_Directions_
Copy out each line below exactly as it appears.
=== Input rows ===
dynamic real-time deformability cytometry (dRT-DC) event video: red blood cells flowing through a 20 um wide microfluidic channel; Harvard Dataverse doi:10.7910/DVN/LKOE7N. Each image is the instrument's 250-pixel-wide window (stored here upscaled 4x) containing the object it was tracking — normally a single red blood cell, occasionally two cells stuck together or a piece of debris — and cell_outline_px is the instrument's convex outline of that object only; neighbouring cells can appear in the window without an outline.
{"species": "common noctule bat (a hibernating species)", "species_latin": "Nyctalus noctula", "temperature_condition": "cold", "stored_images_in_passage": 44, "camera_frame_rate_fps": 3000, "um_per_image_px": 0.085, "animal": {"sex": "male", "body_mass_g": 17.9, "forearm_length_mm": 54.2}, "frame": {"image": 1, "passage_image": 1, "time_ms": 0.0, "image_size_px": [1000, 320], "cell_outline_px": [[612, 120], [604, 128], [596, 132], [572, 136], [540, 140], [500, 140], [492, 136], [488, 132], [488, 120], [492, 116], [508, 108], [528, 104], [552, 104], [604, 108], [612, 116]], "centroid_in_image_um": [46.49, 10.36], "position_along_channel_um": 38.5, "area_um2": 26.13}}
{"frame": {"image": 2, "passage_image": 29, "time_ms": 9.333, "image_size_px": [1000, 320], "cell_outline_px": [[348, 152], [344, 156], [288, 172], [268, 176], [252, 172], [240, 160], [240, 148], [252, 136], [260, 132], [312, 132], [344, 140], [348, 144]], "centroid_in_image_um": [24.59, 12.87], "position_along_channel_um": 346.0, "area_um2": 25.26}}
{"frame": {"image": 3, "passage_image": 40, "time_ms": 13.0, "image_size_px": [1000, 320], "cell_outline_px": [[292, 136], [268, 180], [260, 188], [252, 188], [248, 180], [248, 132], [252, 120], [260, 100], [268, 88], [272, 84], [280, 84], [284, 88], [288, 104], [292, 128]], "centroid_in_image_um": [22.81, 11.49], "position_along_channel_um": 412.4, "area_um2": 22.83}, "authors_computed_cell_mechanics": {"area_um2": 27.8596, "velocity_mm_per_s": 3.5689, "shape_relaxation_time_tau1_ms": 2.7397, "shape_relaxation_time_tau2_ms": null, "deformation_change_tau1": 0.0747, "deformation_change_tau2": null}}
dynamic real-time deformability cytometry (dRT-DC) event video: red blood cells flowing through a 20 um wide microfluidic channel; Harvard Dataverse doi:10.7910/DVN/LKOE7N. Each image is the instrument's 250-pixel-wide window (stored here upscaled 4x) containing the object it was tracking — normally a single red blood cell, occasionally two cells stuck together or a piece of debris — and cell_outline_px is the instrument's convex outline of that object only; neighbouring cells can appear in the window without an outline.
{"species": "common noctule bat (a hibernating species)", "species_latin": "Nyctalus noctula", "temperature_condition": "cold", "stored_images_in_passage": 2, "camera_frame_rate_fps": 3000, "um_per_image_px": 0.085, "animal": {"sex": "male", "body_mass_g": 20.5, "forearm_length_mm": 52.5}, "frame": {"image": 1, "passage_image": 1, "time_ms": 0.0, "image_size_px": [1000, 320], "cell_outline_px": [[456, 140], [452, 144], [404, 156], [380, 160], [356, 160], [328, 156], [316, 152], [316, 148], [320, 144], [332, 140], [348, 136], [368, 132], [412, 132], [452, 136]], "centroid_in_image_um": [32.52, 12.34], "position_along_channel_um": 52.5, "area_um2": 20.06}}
===
_Exercise output_
dynamic real-time deformability cytometry (dRT-DC) event video: red blood cells flowing through a 20 um wide microfluidic channel; Harvard Dataverse doi:10.7910/DVN/LKOE7N. Each image is the instrument's 250-pixel-wide window (stored here upscaled 4x) containing the object it was tracking — normally a single red blood cell, occasionally two cells stuck together or a piece of debris — and cell_outline_px is the instrument's convex outline of that object only; neighbouring cells can appear in the window without an outline.
{"species": "common noctule bat (a hibernating species)", "species_latin": "Nyctalus noctula", "temperature_condition": "cold", "stored_images_in_passage": 44, "camera_frame_rate_fps": 3000, "um_per_image_px": 0.085, "animal": {"sex": "male", "body_mass_g": 17.9, "forearm_length_mm": 54.2}, "frame": {"image": 1, "passage_image": 1, "time_ms": 0.0, "image_size_px": [1000, 320], "cell_outline_px": [[612, 120], [604, 128], [596, 132], [572, 136], [540, 140], [500, 140], [492, 136], [488, 132], [488, 120], [492, 116], [508, 108], [528, 104], [552, 104], [604, 108], [612, 116]], "centroid_in_image_um": [46.49, 10.36], "position_along_channel_um": 38.5, "area_um2": 26.13}}
{"frame": {"image": 2, "passage_image": 29, "time_ms": 9.333, "image_size_px": [1000, 320], "cell_outline_px": [[348, 152], [344, 156], [288, 172], [268, 176], [252, 172], [240, 160], [240, 148], [252, 136], [260, 132], [312, 132], [344, 140], [348, 144]], "centroid_in_image_um": [24.59, 12.87], "position_along_channel_um": 346.0, "area_um2": 25.26}}
{"frame": {"image": 3, "passage_image": 40, "time_ms": 13.0, "image_size_px": [1000, 320], "cell_outline_px": [[292, 136], [268, 180], [260, 188], [252, 188], [248, 180], [248, 132], [252, 120], [260, 100], [268, 88], [272, 84], [280, 84], [284, 88], [288, 104], [292, 128]], "centroid_in_image_um": [22.81, 11.49], "position_along_channel_um": 412.4, "area_um2": 22.83}, "authors_computed_cell_mechanics": {"area_um2": 27.8596, "velocity_mm_per_s": 3.5689, "shape_relaxation_time_tau1_ms": 2.7397, "shape_relaxation_time_tau2_ms": null, "deformation_change_tau1": 0.0747, "deformation_change_tau2": null}}
dynamic real-time deformability cytometry (dRT-DC) event video: red blood cells flowing through a 20 um wide microfluidic channel; Harvard Dataverse doi:10.7910/DVN/LKOE7N. Each image is the instrument's 250-pixel-wide window (stored here upscaled 4x) containing the object it was tracking — normally a single red blood cell, occasionally two cells stuck together or a piece of debris — and cell_outline_px is the instrument's convex outline of that object only; neighbouring cells can appear in the window without an outline.
{"species": "common noctule bat (a hibernating species)", "species_latin": "Nyctalus noctula", "temperature_condition": "cold", "stored_images_in_passage": 2, "camera_frame_rate_fps": 3000, "um_per_image_px": 0.085, "animal": {"sex": "male", "body_mass_g": 20.5, "forearm_length_mm": 52.5}, "frame": {"image": 1, "passage_image": 1, "time_ms": 0.0, "image_size_px": [1000, 320], "cell_outline_px": [[456, 140], [452, 144], [404, 156], [380, 160], [356, 160], [328, 156], [316, 152], [316, 148], [320, 144], [332, 140], [348, 136], [368, 132], [412, 132], [452, 136]], "centroid_in_image_um": [32.52, 12.34], "position_along_channel_um": 52.5, "area_um2": 20.06}}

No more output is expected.